■ **YOUR INSTRUCTIONS**:
Further down are entries; set down exactly and only the lines from the one with "يتناسب مع فتحة الباب المتاحة." up to and including the one with "send harmonium notes of this song", dropping each picture.

[Saved data entries]
------------------------------------

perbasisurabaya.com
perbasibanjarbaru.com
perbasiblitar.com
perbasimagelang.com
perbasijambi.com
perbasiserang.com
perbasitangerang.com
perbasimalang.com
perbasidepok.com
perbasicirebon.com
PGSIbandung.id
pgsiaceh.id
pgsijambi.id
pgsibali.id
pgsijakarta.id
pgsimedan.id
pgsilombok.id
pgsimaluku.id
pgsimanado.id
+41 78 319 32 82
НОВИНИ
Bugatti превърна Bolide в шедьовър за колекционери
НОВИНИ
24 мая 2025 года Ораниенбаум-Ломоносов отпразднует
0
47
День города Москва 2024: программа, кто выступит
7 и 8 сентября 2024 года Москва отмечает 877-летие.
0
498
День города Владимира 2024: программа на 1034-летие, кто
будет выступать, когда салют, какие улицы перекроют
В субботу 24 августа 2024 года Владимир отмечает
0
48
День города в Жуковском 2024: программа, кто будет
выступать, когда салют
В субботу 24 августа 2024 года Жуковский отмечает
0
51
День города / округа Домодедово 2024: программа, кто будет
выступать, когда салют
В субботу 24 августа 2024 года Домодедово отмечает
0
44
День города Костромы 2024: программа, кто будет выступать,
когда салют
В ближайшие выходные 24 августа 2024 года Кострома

------------------------------------

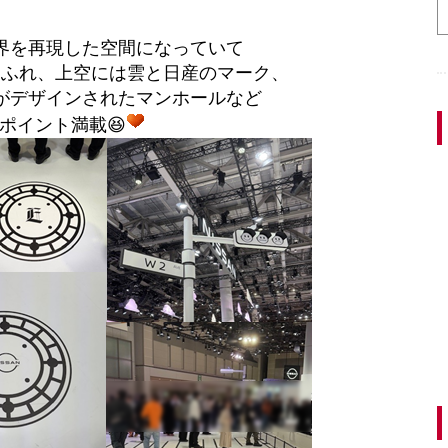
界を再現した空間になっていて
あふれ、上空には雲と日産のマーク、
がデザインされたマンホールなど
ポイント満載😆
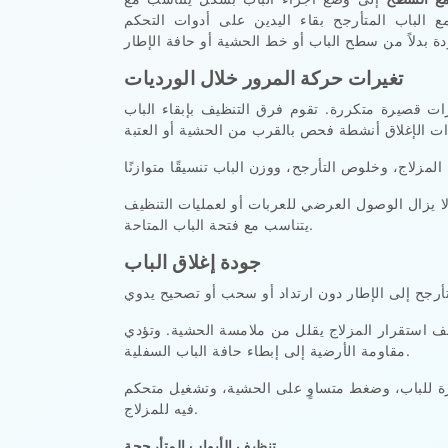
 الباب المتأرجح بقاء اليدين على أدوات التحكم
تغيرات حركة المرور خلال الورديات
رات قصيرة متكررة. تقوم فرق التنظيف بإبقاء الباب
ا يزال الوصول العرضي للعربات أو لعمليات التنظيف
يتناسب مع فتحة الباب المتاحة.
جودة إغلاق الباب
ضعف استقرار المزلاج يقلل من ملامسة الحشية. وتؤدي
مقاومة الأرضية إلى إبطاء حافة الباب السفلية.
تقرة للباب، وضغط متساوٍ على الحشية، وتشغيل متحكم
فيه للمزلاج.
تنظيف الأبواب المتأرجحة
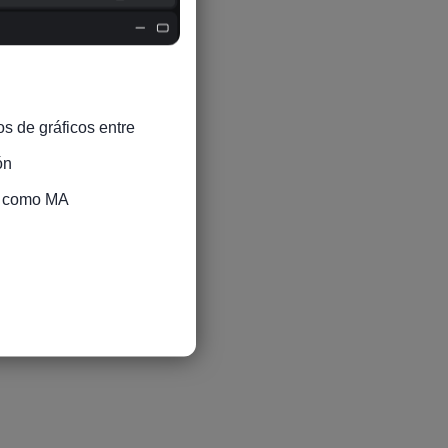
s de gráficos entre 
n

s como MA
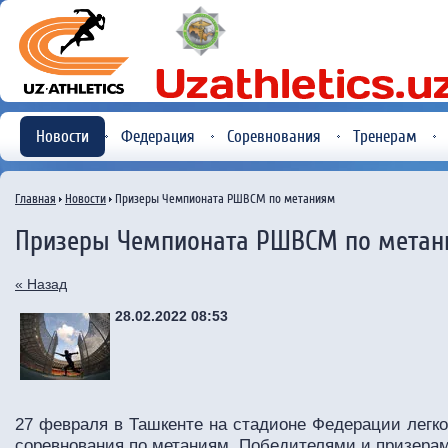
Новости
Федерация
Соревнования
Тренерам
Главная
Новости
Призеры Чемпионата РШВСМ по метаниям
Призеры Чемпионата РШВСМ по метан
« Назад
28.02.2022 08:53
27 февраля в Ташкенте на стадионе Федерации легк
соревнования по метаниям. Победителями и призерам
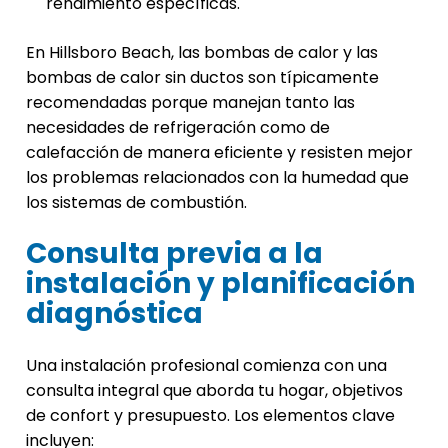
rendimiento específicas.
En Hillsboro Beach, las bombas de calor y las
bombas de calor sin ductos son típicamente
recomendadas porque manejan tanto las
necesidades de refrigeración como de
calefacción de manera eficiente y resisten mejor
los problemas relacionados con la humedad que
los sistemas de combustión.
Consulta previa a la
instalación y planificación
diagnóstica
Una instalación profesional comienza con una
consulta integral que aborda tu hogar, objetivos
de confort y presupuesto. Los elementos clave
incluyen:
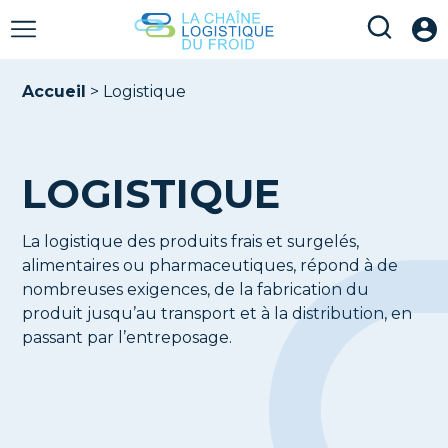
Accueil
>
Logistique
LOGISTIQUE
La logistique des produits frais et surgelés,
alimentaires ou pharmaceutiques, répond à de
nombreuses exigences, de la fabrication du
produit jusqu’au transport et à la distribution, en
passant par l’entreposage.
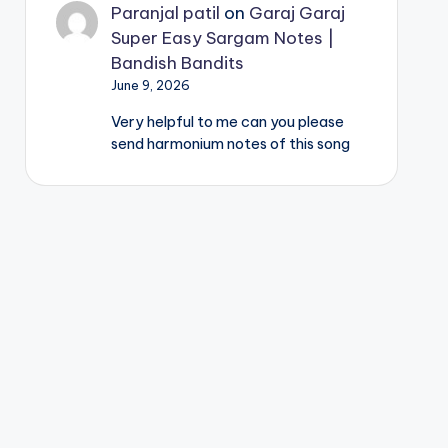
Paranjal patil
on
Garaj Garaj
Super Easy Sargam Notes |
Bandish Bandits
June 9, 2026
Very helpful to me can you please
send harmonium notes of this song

------------------------------------

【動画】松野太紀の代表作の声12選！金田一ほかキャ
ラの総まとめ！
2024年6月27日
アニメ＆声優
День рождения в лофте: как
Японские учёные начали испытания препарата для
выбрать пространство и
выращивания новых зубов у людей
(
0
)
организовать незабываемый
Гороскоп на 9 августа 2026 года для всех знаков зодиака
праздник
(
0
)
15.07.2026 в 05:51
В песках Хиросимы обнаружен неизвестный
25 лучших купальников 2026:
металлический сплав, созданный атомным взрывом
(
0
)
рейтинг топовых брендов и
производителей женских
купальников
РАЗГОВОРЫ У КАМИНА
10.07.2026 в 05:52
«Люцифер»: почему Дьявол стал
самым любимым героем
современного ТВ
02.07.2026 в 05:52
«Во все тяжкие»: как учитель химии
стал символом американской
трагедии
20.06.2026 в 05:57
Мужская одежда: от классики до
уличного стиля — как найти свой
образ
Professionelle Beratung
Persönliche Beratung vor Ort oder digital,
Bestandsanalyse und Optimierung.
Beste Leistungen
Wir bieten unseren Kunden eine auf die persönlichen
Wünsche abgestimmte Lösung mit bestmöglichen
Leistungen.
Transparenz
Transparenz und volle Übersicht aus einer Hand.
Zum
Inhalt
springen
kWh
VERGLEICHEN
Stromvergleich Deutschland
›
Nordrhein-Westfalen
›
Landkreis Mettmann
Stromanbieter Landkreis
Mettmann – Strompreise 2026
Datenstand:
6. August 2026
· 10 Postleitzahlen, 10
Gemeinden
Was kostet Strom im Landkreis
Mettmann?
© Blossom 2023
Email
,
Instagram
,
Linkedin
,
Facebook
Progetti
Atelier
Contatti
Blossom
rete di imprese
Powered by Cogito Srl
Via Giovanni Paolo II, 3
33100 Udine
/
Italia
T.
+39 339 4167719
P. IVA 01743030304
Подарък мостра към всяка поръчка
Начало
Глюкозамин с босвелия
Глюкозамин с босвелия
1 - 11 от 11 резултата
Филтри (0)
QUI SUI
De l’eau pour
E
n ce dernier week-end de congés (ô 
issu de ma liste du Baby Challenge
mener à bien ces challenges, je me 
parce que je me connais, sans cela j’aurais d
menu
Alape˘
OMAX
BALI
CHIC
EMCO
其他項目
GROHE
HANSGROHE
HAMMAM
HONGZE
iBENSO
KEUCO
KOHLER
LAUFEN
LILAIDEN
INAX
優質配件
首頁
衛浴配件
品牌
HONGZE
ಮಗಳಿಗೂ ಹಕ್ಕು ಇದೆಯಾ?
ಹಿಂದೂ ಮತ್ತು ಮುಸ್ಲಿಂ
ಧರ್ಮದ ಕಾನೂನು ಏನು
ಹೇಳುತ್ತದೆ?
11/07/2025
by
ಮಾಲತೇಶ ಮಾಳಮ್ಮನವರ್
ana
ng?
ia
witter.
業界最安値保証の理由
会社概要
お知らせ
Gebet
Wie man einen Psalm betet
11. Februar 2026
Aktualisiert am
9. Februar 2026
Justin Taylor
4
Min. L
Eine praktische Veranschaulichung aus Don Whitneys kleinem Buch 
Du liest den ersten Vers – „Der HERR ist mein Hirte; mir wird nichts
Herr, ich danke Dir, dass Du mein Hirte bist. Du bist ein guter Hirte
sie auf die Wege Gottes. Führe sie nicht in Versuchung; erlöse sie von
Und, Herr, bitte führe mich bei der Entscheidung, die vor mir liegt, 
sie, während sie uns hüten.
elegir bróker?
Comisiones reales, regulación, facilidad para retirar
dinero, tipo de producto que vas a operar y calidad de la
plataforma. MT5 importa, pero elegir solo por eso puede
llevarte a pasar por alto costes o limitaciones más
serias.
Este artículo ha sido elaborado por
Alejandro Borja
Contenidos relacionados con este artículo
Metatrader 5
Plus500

------------------------------------

■ **YOUR RESPONSE**:
يتناسب مع فتحة الباب المتاحة.
جودة إغلاق الباب
ضعف استقرار المزلاج يقلل من ملامسة الحشية. وتؤدي
مقاومة الأرضية إلى إبطاء حافة الباب السفلية.
تقرة للباب، وضغط متساوٍ على الحشية، وتشغيل متحكم
فيه للمزلاج.
تنظيف الأبواب المتأرجحة
s de gráficos entre 
n

s como MA
Новости
Федерация
Соревнования
Тренерам
Главная
Новости
Призеры Чемпионата РШВСМ по метаниям
Призеры Чемпионата РШВСМ по метан
« Назад
28.02.2022 08:53
27 февраля в Ташкенте на стадионе Федерации легк
соревнования по метаниям. Победителями и призерам
rendimiento específicas.
En Hillsboro Beach, las bombas de calor y las
bombas de calor sin ductos son típicamente
recomendadas porque manejan tanto las
necesidades de refrigeración como de
calefacción de manera eficiente y resisten mejor
los problemas relacionados con la humedad que
los sistemas de combustión.
Consulta previa a la
instalación y planificación
diagnóstica
Una instalación profesional comienza con una
consulta integral que aborda tu hogar, objetivos
de confort y presupuesto. Los elementos clave
incluyen:
Accueil
>
Logistique
LOGISTIQUE
La logistique des produits frais et surgelés,
alimentaires ou pharmaceutiques, répond à de
nombreuses exigences, de la fabrication du
produit jusqu’au transport et à la distribution, en
passant par l’entreposage.
Paranjal patil
on
Garaj Garaj
Super Easy Sargam Notes |
Bandish Bandits
June 9, 2026
Very helpful to me can you please
send harmonium notes of this song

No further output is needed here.